-- BEGIN Data entries --

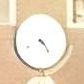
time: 4:23
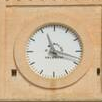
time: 11:17
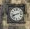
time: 8:12
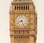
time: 8:25
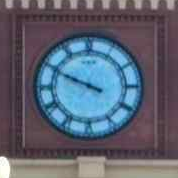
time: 9:49
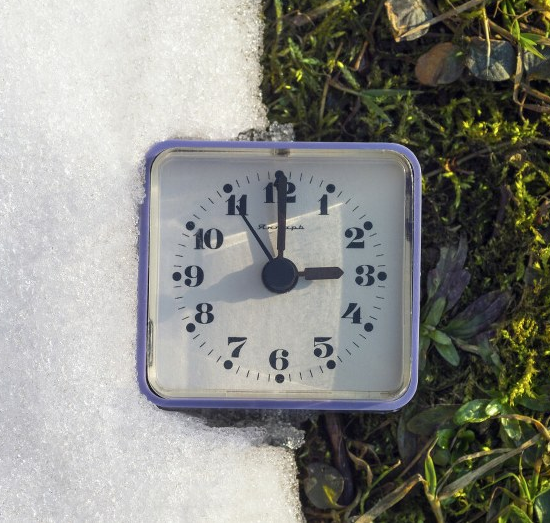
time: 2:59
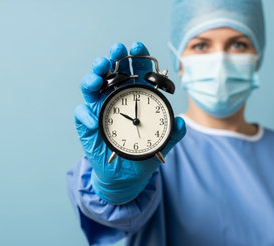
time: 10:00
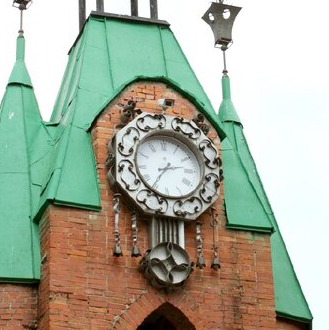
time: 2:36
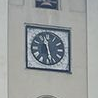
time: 11:28
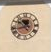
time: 10:42
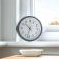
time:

-- END Data entries --

◆ Description of the task ◆
Write out every line of the records above word for word, leaving the pictures out.

◆ The answer ◆
time: 4:23
time: 11:17
time: 8:12
time: 8:25
time: 9:49
time: 2:59
time: 10:00
time: 2:36
time: 11:28
time: 10:42
time:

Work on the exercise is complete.